The lateral patellar tilt and shift after OWHTO have not previously been investigated with any clarity. We expected that the distal and lateral transfer of the tibial tuberosity as a result of OWHTO would cause an increase in the LPT and LPS. However, these results indicate that the LPT significantly decreases and that the changes in the LPS are not significantly different following OWHTO. Gaasbeek et al. [12] have reported using cadaver knees that the patella tilts more medially and does not translate medially or laterally following OWHTO, and our current in vivo results corroborate these findings. In addition, Gaasbeek and colleagues further reported that the decreased LPT could be explained by the increased lateral pull on the patella as they found that the lateral patellar facet was pressed against the lateral wall of the trochlea and that the patella was forced up the lateral groove leading to a medial tilt. Stoffel et al. [25] have also reported that the cartilage pressure on the PF joint following OWHTO increases significantly when compared with an intact knee. We therefore speculate that the attenuation of the LPT causes increased contact pressure in the patellofemoral joint.

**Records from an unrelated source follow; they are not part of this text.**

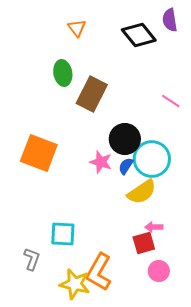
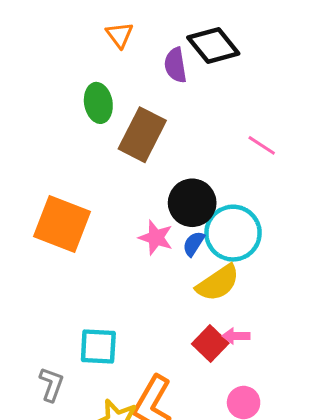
purple semicircle: (170, 20) -> (175, 65), moved
red square: (144, 243) -> (210, 343), moved, turned -30

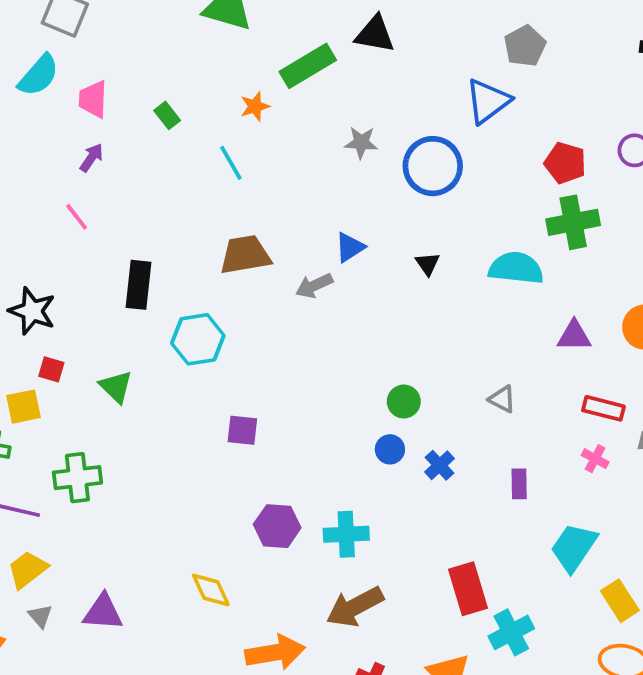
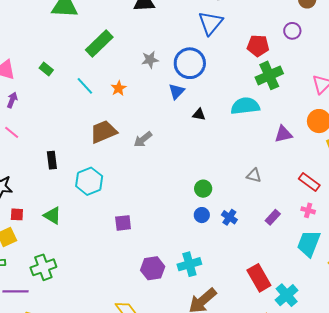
green rectangle: (308, 66) -> (99, 43), moved
orange star: (255, 106) -> (119, 88), moved
blue triangle: (350, 247) -> (177, 91), moved
black triangle: (428, 264) -> (199, 114), turned -32
black rectangle: (138, 285) -> (52, 160), size x0.7
red rectangle: (603, 408) -> (309, 182), moved, turned 35
pink cross: (595, 459) -> (308, 210), moved
purple rectangle: (519, 484) -> (273, 217), turned 56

The patients examined in this study were divided into three groups using the ΔFTA as an index, and the ΔLPT and the ΔLPS were evaluated between these groups. We thereby clarified that the ΔLPT decreases significantly in the group with a ΔFTA of greater than 15°. In this regard, Tigani et al. [29] have reported previously that in an OWHTO group with a greater than 15° knee axis correction, there was a significant decrease in the patellar height using Caton’s index. Hence, patellar tracking will be affected seriously if the correction of the knee axis exceeds 15°.

Conclusions

The results of this study demonstrate that changes in the radiographic parameters occur in the PF joint following OWHTO. We have also found that the lateral patellar tilt decreases after OWHTO and that with a greater than 15° correction, the lateral patellar tilt decreases significantly and affects the congruency of the patellofemoral joint.